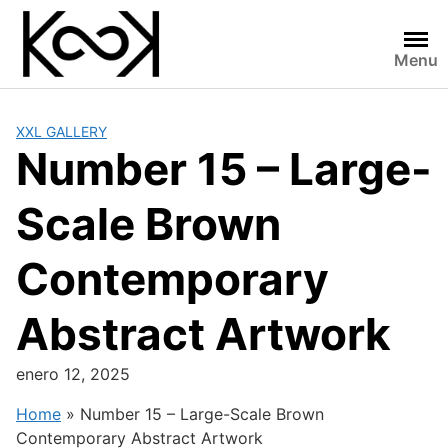
Skip
to
content
Menu
XXL GALLERY
Number 15 – Large-
Scale Brown
Contemporary
Abstract Artwork
enero 12, 2025
Home
»
Number 15 – Large-Scale Brown
Contemporary Abstract Artwork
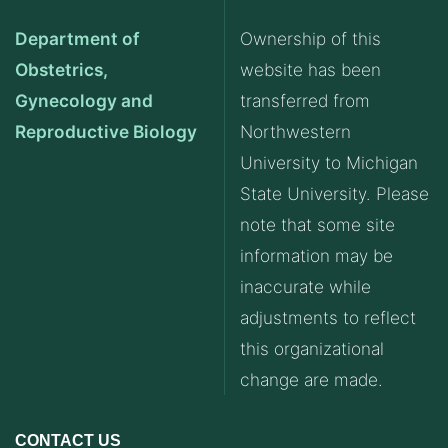
Department of
Ownership of this
Obstetrics,
website has been
Gynecology and
transferred from
Reproductive Biology
Northwestern
University to Michigan
State University. Please
note that some site
information may be
inaccurate while
adjustments to reflect
this organizational
change are made.
CONTACT US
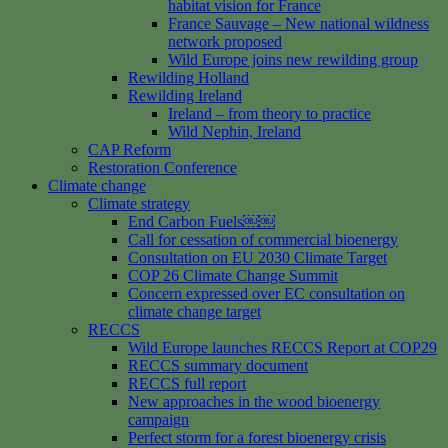
habitat vision for France
France Sauvage – New national wildness
network proposed
Wild Europe joins new rewilding group
Rewilding Holland
Rewilding Ireland
Ireland – from theory to practice
Wild Nephin, Ireland
CAP Reform
Restoration Conference
Climate change
Climate strategy
End Carbon Fuels￼￼
Call for cessation of commercial bioenergy
Consultation on EU 2030 Climate Target
COP 26 Climate Change Summit
Concern expressed over EC consultation on
climate change target
RECCS
Wild Europe launches RECCS Report at COP29
RECCS summary document
RECCS full report
New approaches in the wood bioenergy
campaign
Perfect storm for a forest bioenergy crisis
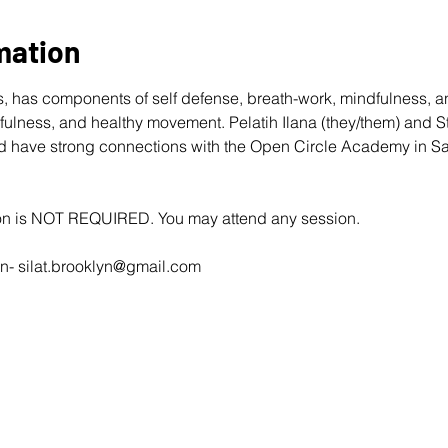
mation
rts, has components of self defense, breath-work, mindfulness, a
ulness, and healthy movement. Pelatih Ilana (they/them) and S
 and have strong connections with the Open Circle Academy in 
ion is NOT REQUIRED. You may attend any session.
n- 
silat.brooklyn@gmail.com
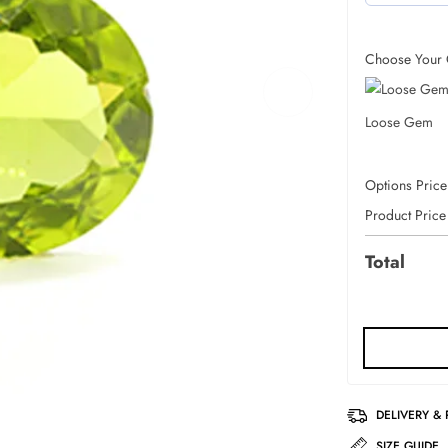
Choose Your 
Loose Gem
Options Price
Product Price
Total
DELIVERY &
SIZE GUIDE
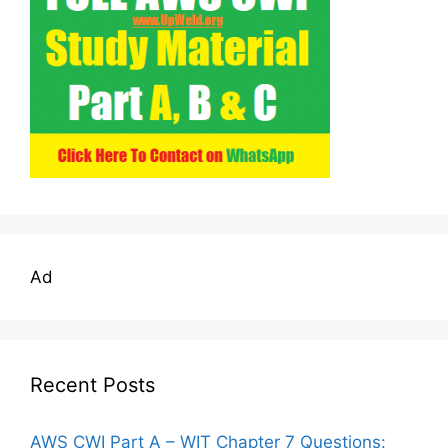
Ad
Recent Posts
AWS CWI Part A – WIT Chapter 7 Questions:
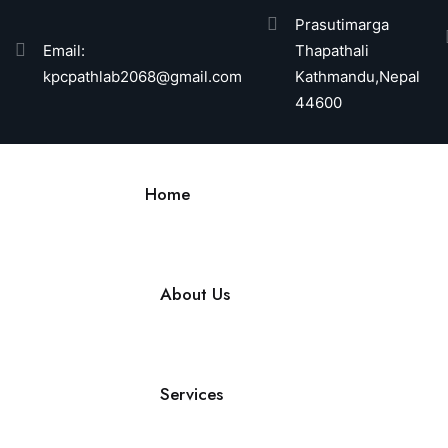
Prasutimarga
Email:
Thapathali
kpcpathlab2068@gmail.com
Kathmandu,Nepal
44600
Home
About Us
Services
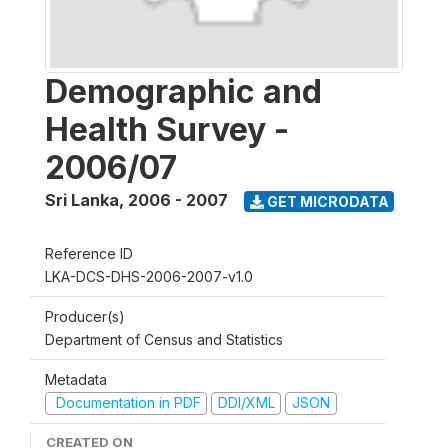
Demographic and
Health Survey -
2006/07
Sri Lanka
,
2006 - 2007
GET MICRODATA
Reference ID
LKA-DCS-DHS-2006-2007-v1.0
Producer(s)
Department of Census and Statistics
Metadata
Documentation in PDF
DDI/XML
JSON
CREATED ON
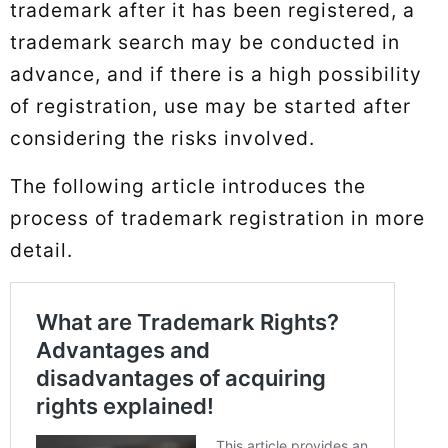
trademark after it has been registered, a
trademark search may be conducted in
advance, and if there is a high possibility
of registration, use may be started after
considering the risks involved.
The following article introduces the
process of trademark registration in more
detail.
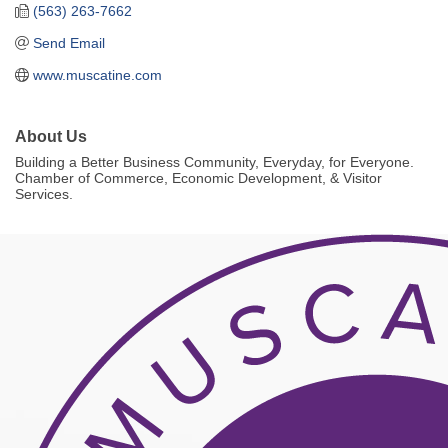
(563) 263-7662
Send Email
www.muscatine.com
About Us
Building a Better Business Community, Everyday, for Everyone.
Chamber of Commerce, Economic Development, & Visitor
Services.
---+---
◆ Work instructions: Print exactly the lines above that run from the one with "COP 26 Climate Change Summit" down to the one with "trademark after it has been registered, a", and omit the pictures.

◆ Reply:
COP 26 Climate Change Summit
Concern expressed over EC consultation on
climate change target
RECCS
Wild Europe launches RECCS Report at COP29
RECCS summary document
RECCS full report
New approaches in the wood bioenergy
campaign
Perfect storm for a forest bioenergy crisis
mation
rts, has components of self defense, breath-work, mindfulness, a
ulness, and healthy movement. Pelatih Ilana (they/them) and S
 and have strong connections with the Open Circle Academy in 
ion is NOT REQUIRED. You may attend any session.
n- 
silat.brooklyn@gmail.com
Choose Your 
Loose Gem
Options Price
Product Price
Total
DELIVERY &
SIZE GUIDE
Ad
Recent Posts
AWS CWI Part A – WIT Chapter 7 Questions:
Prasutimarga
Email:
Thapathali
kpcpathlab2068@gmail.com
Kathmandu,Nepal
44600
Home
About Us
Services
Demographic and
Health Survey -
2006/07
Sri Lanka
,
2006 - 2007
GET MICRODATA
Reference ID
LKA-DCS-DHS-2006-2007-v1.0
Producer(s)
Department of Census and Statistics
Metadata
Documentation in PDF
DDI/XML
JSON
CREATED ON
trademark after it has been registered, a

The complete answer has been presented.